> [Set task]: In the records below, copy everything from the line containing "Document page, 1654x1241 pixels." down to the line containing "picture [0, 821, 1500, 1125]", both of those lines included, character for character.

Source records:
....

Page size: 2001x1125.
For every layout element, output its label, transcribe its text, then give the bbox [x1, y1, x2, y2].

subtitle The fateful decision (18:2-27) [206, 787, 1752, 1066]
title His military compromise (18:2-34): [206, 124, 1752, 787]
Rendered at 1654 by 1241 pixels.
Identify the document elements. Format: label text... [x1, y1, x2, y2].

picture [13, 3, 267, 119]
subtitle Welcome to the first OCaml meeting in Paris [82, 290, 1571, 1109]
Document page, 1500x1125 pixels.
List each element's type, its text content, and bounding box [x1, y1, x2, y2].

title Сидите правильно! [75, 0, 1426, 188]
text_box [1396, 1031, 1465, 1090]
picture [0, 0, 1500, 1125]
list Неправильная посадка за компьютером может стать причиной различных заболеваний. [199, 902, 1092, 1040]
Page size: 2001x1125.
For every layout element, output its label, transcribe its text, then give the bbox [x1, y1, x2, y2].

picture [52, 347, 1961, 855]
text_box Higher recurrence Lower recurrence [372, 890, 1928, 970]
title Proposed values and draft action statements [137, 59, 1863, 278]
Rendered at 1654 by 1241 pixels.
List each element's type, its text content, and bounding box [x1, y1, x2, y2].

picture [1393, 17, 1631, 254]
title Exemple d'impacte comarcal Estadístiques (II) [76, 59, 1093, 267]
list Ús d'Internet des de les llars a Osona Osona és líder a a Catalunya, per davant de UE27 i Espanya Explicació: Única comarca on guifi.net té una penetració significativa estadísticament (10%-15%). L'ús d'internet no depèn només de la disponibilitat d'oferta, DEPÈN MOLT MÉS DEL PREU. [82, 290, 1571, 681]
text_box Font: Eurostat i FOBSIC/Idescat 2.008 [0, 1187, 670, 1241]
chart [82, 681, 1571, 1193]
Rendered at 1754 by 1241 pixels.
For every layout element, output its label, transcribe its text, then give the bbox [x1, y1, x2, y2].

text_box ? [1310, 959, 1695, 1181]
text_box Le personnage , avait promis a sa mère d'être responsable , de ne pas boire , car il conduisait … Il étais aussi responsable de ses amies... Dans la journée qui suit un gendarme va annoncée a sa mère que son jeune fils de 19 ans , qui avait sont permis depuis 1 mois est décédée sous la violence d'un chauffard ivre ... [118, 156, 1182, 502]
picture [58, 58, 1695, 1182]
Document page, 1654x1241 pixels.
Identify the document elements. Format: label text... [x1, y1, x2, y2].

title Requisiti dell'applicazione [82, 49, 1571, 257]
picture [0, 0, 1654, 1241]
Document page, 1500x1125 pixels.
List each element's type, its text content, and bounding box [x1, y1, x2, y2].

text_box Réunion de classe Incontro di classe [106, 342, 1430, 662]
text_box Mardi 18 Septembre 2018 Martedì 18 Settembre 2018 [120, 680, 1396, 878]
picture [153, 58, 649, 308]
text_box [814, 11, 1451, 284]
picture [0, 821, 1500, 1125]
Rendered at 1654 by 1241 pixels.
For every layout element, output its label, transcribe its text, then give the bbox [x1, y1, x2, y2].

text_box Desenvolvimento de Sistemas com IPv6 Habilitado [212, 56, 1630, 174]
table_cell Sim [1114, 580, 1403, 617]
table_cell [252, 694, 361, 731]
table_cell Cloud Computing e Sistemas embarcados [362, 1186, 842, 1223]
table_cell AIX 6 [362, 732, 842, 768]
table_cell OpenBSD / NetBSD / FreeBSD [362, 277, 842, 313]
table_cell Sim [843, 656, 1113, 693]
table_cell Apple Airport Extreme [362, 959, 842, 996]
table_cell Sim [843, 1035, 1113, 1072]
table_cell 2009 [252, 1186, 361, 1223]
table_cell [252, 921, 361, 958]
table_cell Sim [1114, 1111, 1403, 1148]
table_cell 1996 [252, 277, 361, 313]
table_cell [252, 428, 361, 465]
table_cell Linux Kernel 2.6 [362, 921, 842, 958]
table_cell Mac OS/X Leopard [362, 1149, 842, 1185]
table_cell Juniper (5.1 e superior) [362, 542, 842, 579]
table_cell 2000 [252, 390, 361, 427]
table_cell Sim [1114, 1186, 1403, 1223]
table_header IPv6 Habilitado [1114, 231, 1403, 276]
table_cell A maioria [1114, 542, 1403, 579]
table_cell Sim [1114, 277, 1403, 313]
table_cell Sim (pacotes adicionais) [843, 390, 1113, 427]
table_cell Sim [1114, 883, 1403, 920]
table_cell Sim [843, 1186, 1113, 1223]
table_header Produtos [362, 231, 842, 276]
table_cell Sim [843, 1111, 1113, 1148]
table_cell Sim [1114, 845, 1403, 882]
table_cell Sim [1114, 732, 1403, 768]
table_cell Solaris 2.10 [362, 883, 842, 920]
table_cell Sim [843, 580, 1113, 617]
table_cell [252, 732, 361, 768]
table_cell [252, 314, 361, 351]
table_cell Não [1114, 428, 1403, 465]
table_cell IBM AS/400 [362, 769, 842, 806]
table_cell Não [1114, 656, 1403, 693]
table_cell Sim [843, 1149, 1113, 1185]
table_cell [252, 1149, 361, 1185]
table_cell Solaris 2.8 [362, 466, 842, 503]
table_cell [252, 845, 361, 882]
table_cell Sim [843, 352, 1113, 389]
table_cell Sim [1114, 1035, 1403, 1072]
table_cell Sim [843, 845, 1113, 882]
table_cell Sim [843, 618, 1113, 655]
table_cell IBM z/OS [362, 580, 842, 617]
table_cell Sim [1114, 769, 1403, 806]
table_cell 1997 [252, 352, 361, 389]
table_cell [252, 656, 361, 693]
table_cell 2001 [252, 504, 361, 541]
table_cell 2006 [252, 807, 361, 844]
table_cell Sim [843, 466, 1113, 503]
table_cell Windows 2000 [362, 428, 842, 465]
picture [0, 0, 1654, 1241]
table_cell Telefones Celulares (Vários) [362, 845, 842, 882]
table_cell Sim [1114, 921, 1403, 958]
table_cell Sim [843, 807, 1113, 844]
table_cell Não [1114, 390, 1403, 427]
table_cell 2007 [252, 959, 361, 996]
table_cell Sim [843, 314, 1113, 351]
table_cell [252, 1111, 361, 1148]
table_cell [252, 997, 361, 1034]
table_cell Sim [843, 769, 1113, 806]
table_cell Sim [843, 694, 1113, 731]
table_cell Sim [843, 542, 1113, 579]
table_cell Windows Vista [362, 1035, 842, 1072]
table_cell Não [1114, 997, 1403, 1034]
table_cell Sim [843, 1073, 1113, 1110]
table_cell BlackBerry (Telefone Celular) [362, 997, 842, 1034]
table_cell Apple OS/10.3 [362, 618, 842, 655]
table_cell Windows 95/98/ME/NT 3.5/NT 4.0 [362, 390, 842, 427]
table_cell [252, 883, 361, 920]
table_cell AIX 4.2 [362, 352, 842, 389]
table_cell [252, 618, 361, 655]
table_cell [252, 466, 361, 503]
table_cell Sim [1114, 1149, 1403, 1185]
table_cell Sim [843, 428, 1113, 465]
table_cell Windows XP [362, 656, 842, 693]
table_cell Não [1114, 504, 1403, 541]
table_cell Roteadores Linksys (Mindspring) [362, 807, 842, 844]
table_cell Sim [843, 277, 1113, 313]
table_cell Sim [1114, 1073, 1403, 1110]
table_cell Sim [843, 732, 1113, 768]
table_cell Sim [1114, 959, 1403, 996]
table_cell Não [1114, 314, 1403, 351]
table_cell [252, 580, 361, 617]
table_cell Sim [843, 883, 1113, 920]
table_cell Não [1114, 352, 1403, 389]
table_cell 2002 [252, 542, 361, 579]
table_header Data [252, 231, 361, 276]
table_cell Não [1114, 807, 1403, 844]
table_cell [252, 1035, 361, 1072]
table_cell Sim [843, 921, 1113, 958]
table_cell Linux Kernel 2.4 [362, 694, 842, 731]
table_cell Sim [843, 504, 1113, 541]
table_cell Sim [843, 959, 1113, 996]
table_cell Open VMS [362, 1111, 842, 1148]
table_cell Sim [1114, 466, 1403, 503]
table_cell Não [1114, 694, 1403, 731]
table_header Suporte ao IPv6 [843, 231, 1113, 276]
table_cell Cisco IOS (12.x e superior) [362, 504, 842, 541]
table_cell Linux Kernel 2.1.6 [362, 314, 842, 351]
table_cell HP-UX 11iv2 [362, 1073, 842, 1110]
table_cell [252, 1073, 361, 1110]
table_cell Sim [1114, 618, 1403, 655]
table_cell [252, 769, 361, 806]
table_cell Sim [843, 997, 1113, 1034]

....

> [Solution]:
Document page, 1654x1241 pixels.
Identify the document elements. Format: label text... [x1, y1, x2, y2].

title Requisiti dell'applicazione [82, 49, 1571, 257]
picture [0, 0, 1654, 1241]
Document page, 1500x1125 pixels.
List each element's type, its text content, and bounding box [x1, y1, x2, y2].

text_box Réunion de classe Incontro di classe [106, 342, 1430, 662]
text_box Mardi 18 Septembre 2018 Martedì 18 Settembre 2018 [120, 680, 1396, 878]
picture [153, 58, 649, 308]
text_box [814, 11, 1451, 284]
picture [0, 821, 1500, 1125]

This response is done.